_SET OF TASKS:_
- a) List every people or group that the passage on tallow in skincare names as having tallow in its historical skincare routines.
- b) Answer these questions using the passage on tallow in skincare:
(i) At what ratio does tallow naturally balance Alpha-Linolenic (Omega 3) and Linoleic (Omega 6) acids?
(ii) Which acid helps the other active components penetrate deeply into the skin?
(iii) According to the splintered bones in ancient sites, how long ago at least were human beings butchering animals?
- c) Continue the passage on tallow in skincare from its last sentence.

_TEXT SEGMENT:_
[Start of Attachment]

Specifically Tallow has...

  • Stearic acid and Oleic acid
    These essential fatty acids are both in the epidermis - the protective outer layer of the skin and in sebum. Stearic acid increases the suppleness and flexibility of skin while also helping with damage repair. Oleic acid (Omega 9) also helps the other active components penetrate deeply into the skin. These EFAs reduce inflammation, moisturize, soften, and condition skin while also helping skin to regenerate.
  • CLA (conjugated linolenic acid)
    An anti-inflammatory with antimicrobial properties.
  • Palmitoleic acid (Omega 7)
    Palmitoleic acid is also a basic building block of our skin, but it’s production declines with age and is a natural anti-microbial.
  • Palmitic acid
    This EFA is naturally produced and smooths the skin but its production declines with age .
    Alpha-Linolenic (Omega 3) and Linoleic acids (Omega 6) are balanced naturally at an ideal ratio of 1:1. These essential fatty acids help with structural integrity of skin and its capacity to serve as a barrier. Omega 3 and 6 in a ratio of 1:1 act in tandem as an anti-inflammatory agent.
  • Vitamins A, D, E and K, and Vitamin B12

All these guys are so great for your skin, and are only naturally found together in animal products. Sorry plant-based skincare products full of water and preservatives!

What is the history of using animal fat in skincare products?

All sorts of animal fats have been incredibly important component of traditional medicinal salves, ointments and poultices. The Babylonians, Egyptians, Australian Aborigines, Inuit, Himba and Hamer tribes, and Native Americans all have tallow as part of their historical skincare routines. These are very old traditions indeed. Splintered bones in ancient sites like the caves at Lascaux (and many others) show that at least 20,000 years ago or so human beings were butchering animals, using all the parts and cracking open the bones of large animals to get at the marrow. It is a messy process and getting it will necessarily coat you in fat.

[End of Attachment]

_DATA EXTRACTS:_
[Start of Attachment]

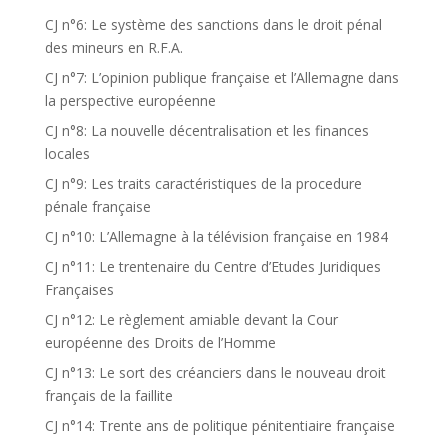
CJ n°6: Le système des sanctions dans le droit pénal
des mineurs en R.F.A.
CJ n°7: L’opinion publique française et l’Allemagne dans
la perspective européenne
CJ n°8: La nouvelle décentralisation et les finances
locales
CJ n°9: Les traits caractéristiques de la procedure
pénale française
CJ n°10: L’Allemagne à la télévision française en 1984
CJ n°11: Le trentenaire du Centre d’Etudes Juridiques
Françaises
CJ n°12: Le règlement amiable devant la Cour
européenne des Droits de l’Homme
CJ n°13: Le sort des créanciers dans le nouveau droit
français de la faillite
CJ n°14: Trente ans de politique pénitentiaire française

[End of Attachment]
[Start of Attachment]

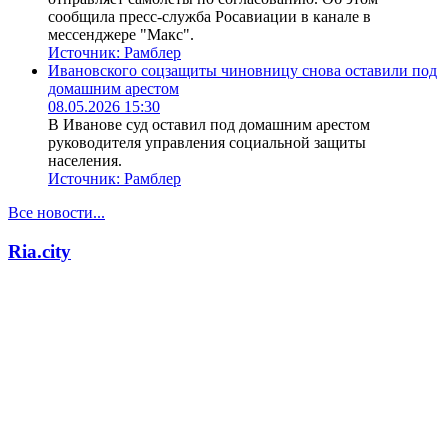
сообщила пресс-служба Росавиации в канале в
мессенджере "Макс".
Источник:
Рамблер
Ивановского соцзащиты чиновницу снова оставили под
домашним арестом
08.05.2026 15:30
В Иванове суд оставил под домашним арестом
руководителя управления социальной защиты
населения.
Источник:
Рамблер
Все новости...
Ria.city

[End of Attachment]
[Start of Attachment]

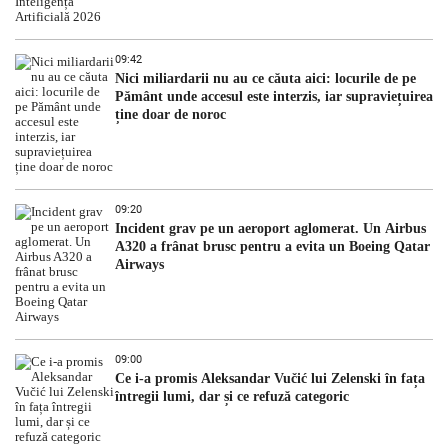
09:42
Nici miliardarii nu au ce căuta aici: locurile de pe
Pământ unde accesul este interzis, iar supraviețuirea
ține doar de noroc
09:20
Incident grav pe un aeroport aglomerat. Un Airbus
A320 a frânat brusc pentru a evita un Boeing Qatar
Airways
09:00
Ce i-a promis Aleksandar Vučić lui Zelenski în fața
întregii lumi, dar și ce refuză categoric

[End of Attachment]

_LIST OF ANSWERS:_
- a)
- Babylonians
- Egyptians
- Australian Aborigines
- Inuit
- Himba tribe
- Hamer tribe
- Native Americans

- b)
(i) 1:1
(ii) Oleic acid (Omega 9)
(iii) At least 20,000 years ago or so

- c)
Hey, this jar is a little different than the last jar I got. What is the deal?

Primal Derma is a natural product where there will be variations from batch to batch. We do our best to make it as close as possible each time but some batches will be a bit more yellow (beta carotene) than others and others will be a bit smoother. It is all good, promise. And if it isn’t - email us and we will work it out.

Your logo looks familiar and cool. Where have I seen that before?

Thanks. It is cool. You have probably seen the bull in our logo before because it is actually drawn from the famed cave paintings in Lascaux, France where approximately 17,300 years ago humans created some of the earliest art made by people that we know of. While there is some debate whether these are bulls or aurochs (a giant progenitor to the bull) it shows that humans have a long relationship with cattle and the shattered bones found in Lascaux and many other other sites show that the earliest humans were interested in the fat of these animals and were certainly coated in it to extract it.

We honor this history by bringing back a bit of our connection with this ancient tradition by using the image that awed our ancestors.